- EXERCISE -
Even the shortest line counts, so transcribe all the data exactly.

++++ DATASET EXCERPT

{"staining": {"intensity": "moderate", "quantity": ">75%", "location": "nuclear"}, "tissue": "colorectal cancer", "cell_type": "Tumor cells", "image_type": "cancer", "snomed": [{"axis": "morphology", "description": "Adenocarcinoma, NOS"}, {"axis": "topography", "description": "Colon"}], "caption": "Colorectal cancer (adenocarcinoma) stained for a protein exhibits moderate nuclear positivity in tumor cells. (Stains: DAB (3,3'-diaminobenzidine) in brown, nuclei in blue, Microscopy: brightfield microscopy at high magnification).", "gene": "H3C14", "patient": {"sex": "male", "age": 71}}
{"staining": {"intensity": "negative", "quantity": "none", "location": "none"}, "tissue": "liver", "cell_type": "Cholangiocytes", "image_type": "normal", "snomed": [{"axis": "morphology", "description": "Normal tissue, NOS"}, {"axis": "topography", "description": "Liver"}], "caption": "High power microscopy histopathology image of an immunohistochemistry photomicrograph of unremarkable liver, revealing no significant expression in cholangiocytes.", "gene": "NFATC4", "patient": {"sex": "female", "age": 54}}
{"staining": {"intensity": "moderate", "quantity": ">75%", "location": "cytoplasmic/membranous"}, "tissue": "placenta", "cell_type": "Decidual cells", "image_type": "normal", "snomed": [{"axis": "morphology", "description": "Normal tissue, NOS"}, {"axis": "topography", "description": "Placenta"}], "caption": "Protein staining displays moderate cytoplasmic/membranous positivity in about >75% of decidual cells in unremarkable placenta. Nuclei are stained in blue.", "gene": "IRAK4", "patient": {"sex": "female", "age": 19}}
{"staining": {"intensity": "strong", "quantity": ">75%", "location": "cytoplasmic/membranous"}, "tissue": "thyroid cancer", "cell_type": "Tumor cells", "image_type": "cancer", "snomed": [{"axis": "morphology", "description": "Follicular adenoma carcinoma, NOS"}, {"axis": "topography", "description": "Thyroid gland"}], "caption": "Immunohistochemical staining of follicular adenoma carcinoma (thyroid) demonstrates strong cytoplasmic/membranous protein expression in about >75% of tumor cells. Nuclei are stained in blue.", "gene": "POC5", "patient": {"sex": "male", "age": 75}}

++++++++

- TASK RESULT -
{"staining": {"intensity": "moderate", "quantity": ">75%", "location": "nuclear"}, "tissue": "colorectal cancer", "cell_type": "Tumor cells", "image_type": "cancer", "snomed": [{"axis": "morphology", "description": "Adenocarcinoma, NOS"}, {"axis": "topography", "description": "Colon"}], "caption": "Colorectal cancer (adenocarcinoma) stained for a protein exhibits moderate nuclear positivity in tumor cells. (Stains: DAB (3,3'-diaminobenzidine) in brown, nuclei in blue, Microscopy: brightfield microscopy at high magnification).", "gene": "H3C14", "patient": {"sex": "male", "age": 71}}
{"staining": {"intensity": "negative", "quantity": "none", "location": "none"}, "tissue": "liver", "cell_type": "Cholangiocytes", "image_type": "normal", "snomed": [{"axis": "morphology", "description": "Normal tissue, NOS"}, {"axis": "topography", "description": "Liver"}], "caption": "High power microscopy histopathology image of an immunohistochemistry photomicrograph of unremarkable liver, revealing no significant expression in cholangiocytes.", "gene": "NFATC4", "patient": {"sex": "female", "age": 54}}
{"staining": {"intensity": "moderate", "quantity": ">75%", "location": "cytoplasmic/membranous"}, "tissue": "placenta", "cell_type": "Decidual cells", "image_type": "normal", "snomed": [{"axis": "morphology", "description": "Normal tissue, NOS"}, {"axis": "topography", "description": "Placenta"}], "caption": "Protein staining displays moderate cytoplasmic/membranous positivity in about >75% of decidual cells in unremarkable placenta. Nuclei are stained in blue.", "gene": "IRAK4", "patient": {"sex": "female", "age": 19}}
{"staining": {"intensity": "strong", "quantity": ">75%", "location": "cytoplasmic/membranous"}, "tissue": "thyroid cancer", "cell_type": "Tumor cells", "image_type": "cancer", "snomed": [{"axis": "morphology", "description": "Follicular adenoma carcinoma, NOS"}, {"axis": "topography", "description": "Thyroid gland"}], "caption": "Immunohistochemical staining of follicular adenoma carcinoma (thyroid) demonstrates strong cytoplasmic/membranous protein expression in about >75% of tumor cells. Nuclei are stained in blue.", "gene": "POC5", "patient": {"sex": "male", "age": 75}}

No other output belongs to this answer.